Opioid Management Strategy
Rescue Analgesia Only
Opioids should be reserved exclusively as rescue analgesics for breakthrough pain after multimodal regimen implementation 1:
- Intravenous fentanyl: 0.5-1 μg/kg titrated to effect for immediate postoperative breakthrough pain 1
- Oral morphine or oxycodone: For ongoing rescue needs on the ward 1
- Reassess every 60 minutes for oral opioids, every 15 minutes for intravenous opioids 1
Dose Escalation Protocol for Breakthrough Pain
If pain score remains ≥4 despite initial rescue dose 1:
- Calculate total 24-hour opioid consumption
- Increase rescue dose by 10-20% of total 24-hour requirement 1
- If pain unchanged after 2-3 cycles, consider route change (oral to IV) or alternative strategies 1
Critical safety consideration: Fentanyl transdermal systems are absolutely contraindicated for acute postoperative pain management and should only be used in opioid-tolerant patients requiring chronic around-the-clock analgesia 5.

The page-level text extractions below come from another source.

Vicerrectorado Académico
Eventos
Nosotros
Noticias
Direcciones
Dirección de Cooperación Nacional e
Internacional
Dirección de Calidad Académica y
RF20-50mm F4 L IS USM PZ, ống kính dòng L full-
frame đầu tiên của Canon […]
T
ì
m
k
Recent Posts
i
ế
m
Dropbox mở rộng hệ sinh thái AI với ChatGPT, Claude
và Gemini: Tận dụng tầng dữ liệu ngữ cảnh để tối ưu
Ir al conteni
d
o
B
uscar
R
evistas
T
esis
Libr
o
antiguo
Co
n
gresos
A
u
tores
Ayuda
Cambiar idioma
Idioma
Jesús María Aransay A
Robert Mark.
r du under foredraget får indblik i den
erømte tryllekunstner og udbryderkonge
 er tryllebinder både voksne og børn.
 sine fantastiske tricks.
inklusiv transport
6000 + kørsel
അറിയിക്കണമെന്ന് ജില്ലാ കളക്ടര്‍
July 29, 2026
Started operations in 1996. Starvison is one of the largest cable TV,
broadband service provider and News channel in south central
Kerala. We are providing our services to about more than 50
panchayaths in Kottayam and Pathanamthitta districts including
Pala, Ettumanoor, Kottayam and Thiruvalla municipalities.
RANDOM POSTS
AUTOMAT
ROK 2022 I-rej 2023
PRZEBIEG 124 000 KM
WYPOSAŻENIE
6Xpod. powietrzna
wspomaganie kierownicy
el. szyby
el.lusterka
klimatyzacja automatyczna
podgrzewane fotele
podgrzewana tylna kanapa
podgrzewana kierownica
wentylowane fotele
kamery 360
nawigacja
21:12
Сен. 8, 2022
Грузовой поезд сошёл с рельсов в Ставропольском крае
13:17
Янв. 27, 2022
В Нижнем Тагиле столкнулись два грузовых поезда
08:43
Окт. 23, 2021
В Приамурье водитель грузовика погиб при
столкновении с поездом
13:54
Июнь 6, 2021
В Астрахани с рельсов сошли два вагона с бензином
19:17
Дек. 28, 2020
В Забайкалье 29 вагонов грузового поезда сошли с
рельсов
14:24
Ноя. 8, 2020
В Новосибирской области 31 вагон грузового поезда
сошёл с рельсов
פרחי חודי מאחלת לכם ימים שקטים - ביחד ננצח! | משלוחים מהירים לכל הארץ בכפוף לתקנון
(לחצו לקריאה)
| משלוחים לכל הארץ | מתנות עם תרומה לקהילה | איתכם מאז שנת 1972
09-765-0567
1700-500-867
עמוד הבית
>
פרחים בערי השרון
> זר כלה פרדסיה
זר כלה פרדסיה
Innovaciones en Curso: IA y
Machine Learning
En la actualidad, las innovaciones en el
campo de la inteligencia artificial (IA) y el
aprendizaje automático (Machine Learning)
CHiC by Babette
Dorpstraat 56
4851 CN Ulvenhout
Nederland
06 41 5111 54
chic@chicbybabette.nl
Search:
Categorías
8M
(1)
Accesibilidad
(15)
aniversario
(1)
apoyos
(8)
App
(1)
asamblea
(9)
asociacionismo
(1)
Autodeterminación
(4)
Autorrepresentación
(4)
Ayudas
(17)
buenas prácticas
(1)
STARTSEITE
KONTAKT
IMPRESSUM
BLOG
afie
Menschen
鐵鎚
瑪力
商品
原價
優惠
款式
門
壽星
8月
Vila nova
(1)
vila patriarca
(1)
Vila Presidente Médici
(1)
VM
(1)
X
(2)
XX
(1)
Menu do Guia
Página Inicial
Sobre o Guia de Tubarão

Special Population Considerations
Pediatric Patients
- Developmentally appropriate pain assessment tools are mandatory 1
- Multimodal approach with acetaminophen, NSAIDs (ketorolac 0.5-1 mg/kg), and regional blocks 1
- Behavioral techniques to address emotional pain components 1
- Avoid intramuscular injections due to injection aversion 1
- Dexamethasone 0.15 mg/kg for anti-inflammatory and anti-emetic effects 1
Geriatric Patients
- Same multimodal principles apply but require vigilant dose titration 1
- Altered pharmacokinetics necessitate lower initial doses with careful upward titration 1
- Use cognitive-appropriate pain assessment tools 1
- Higher vulnerability to opioid-related adverse effects (somnolence, delirium, falls) 1
- Proactive questioning required to overcome communication barriers regarding unrelieved pain 1
Critical Safety Warnings
NSAID Contraindications
Absolute contraindications 1, 4:
- Concurrent therapeutic anticoagulation (2.5-fold increased severe bleeding risk) 1, 4
- History of atherothrombotic disease (peripheral artery disease, stroke, myocardial infarction) 4
- Renal impairment with creatinine clearance <50 mL/min 4
- Duration should not exceed 7 days in patients with cardiovascular risk factors 4
Intrathecal Morphine
If spinal anesthesia is used, intrathecal morphine 0.1 mg may be considered, but the PROSPECT group emphasizes significant risks and side-effects 1. Adequate analgesia can typically be achieved with basic analgesics and regional techniques without intrathecal opioids 1.
Implementation Algorithm
Pre-operative phase:
- Administer acetaminophen + NSAID/COX-2 inhibitor (unless contraindicated) 1
- Patient education regarding pain expectations and management plan 1
Intra-operative phase:
- Dexamethasone 8-10 mg IV at induction 1
- Procedure-specific regional block with long-acting local anesthetic 1
- Consider IV lidocaine infusion for major abdominal/pelvic/spinal cases 1
- Low-dose ketamine only for high-risk pain scenarios 1
Postoperative phase:
- Continue scheduled acetaminophen + NSAID 1
- Opioids as rescue only, titrated to pain scores 1
- Transition to oral analgesics as soon as feasible 1, 3
This evidence-based algorithmic approach prioritizes patient safety, functional recovery, and opioid minimization while ensuring adequate pain control across all surgical contexts 2, 3.